As a consultant and coach to organizations trying to improve organizational results through strategy execution and performance management, questions about how to improve organizational culture crop up from clients ALL the time. This makes perfect sense, of course, because if your people aren't bought in and supporting these kinds of efforts, you might as well not bother.
But, as anyone who has ever tried to truly change a culture knows, it can be incredibly difficult. Organizational inertia is a powerful force. Overcoming it requires energy, endurance, and strong leadership from a committed, charismatic senior team.
Thankfully, just as there are training plans that have helped transform complete couch potatoes into marathon runners, there is a set of proven steps that can help senior leaders drive and sustain true and dramatic change. Here -- at a high-level -- they are:
Step 1: Define the new behaviors you want to see in place.
If the leadership team has determined that the culture should become more performance-based, they need to define exactly what behaviors they want to see exhibited. These should be consistent with the current values of the organization, since the values typically don’t change. Here are some example behaviors they might want to cultivate:
- Laser-like focus on achieving shared goals
- Leaders actively managing key outcome measures
- Owners of measures, goals, and initiatives taking real responsibility for performance
Step 2: Establish best practice processes and structures to drive these behaviors.
Sounds good, but how do you actually identify "best practices?" One way is to find an organization that already is highly performance driven and see what processes and structures they have in place. A great way to find organizations like that is through the Baldrige Performance Excellence Program or the state-level equivalent in your area. Previous recipients of these awards are very willing to share how they became successful, either at the program's annual conference or often on a more ad-hoc basis with organizations learning about the program.
Some examples that you'll find when you do this benchmarking:
- Strategic planning approaches that result in more narrowly focused, achievable objectives
- Data-driven business performance reviews that reinforce accountability
- Technology that supports the processes and structures
Talking to people at these kinds of high-performing organizations (or consultants who have led organizations through these transformations) will provide you with the nuts and bolts that translate these broad ideas into best practices.
Step 3: Communicate With, Train, and Coach Employees.
This is where the energy, endurance, and charsima noted above come in especially handy. Employees at all levels must become so good at exhibiting the new behaviors and utilizing the new processes and structures that they become second nature, which requires a considerable amount of good leadership, coaching, and ongoing communication.
Since change is inherently difficult, it must be made clear why and how this is a "win-win" for those involved. Fear and lack of information will sabotage even the best ideas, so you have to communicate, communicate, communicate, train, and coach.
The best coaches are those who have been on this journey before and also possess great coaching skills, which often means that the first coaches are consultants like me, but ultimately management must learn the processes and coaching skills to truly change (and sustain) the culture from within.

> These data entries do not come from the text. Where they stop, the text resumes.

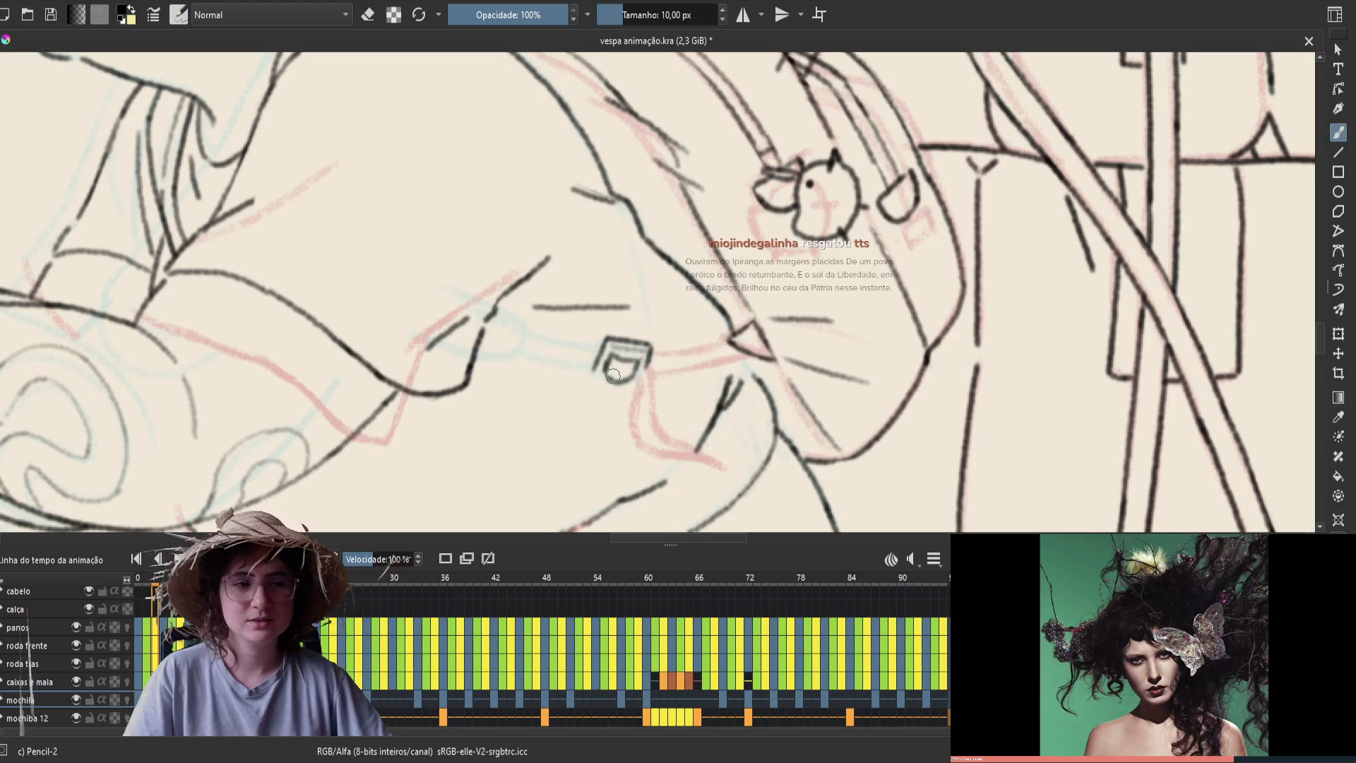
key(Left)
key(Right)
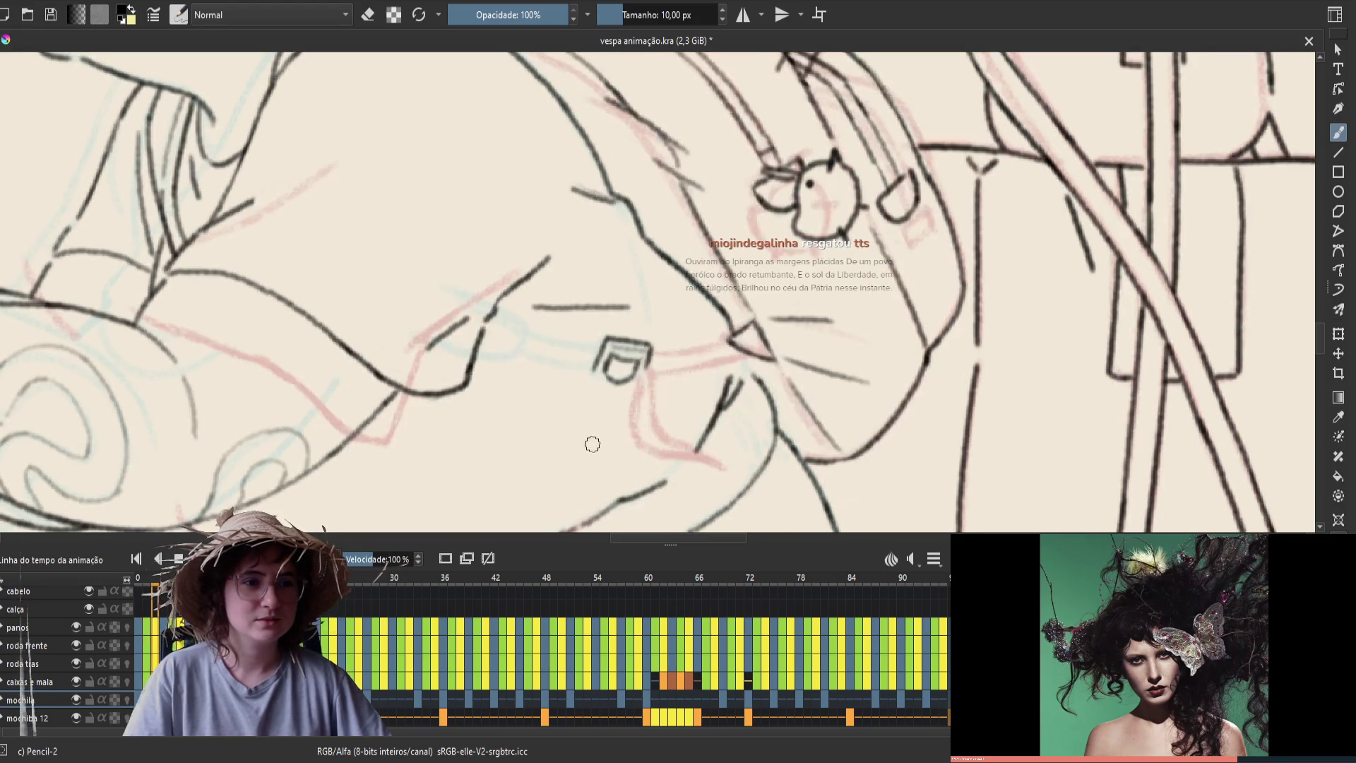
key(Left)
key(Right)
key(Left)
key(Right)
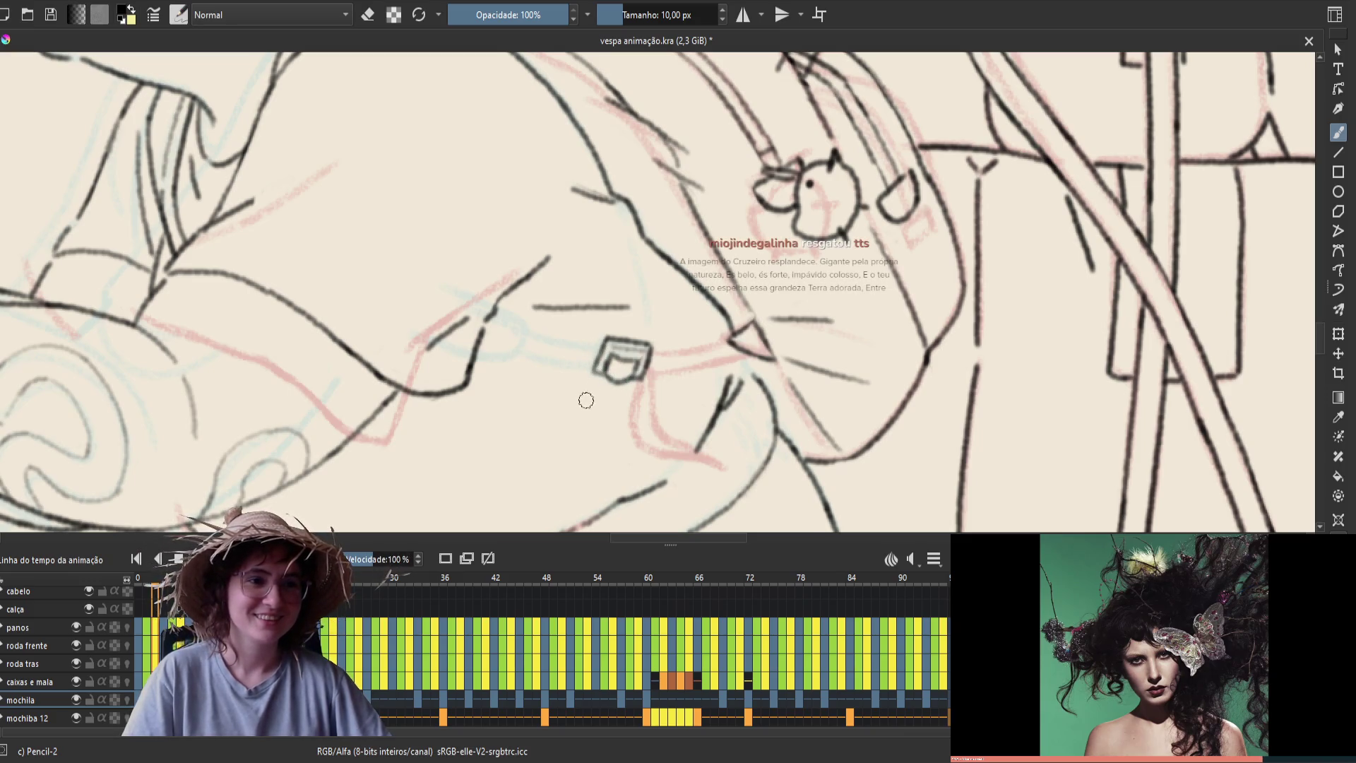
Step through the animation frames and save the file
key(comma)
key(comma)
key(period)
key(period)
key(period)
key(comma)
key(period)
key(period)
key(comma)
key(comma)
key(period)
key(e)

Step 4: Align Organizational Rewards & Recognition.
To reinforce the changes you've just made, it's critical that organizational rewards, such as bonus and incentive compensation plans, as well as internal awards and recognition programs, also change so that they reward the leaders and employees who:
- Exhibit the new behaviors
- Incorporate new processes and structures into their daily roles
- Demonstrate results in the strategically-aligned areas that they own
Changing culture isn't easy, but it's not impossible either.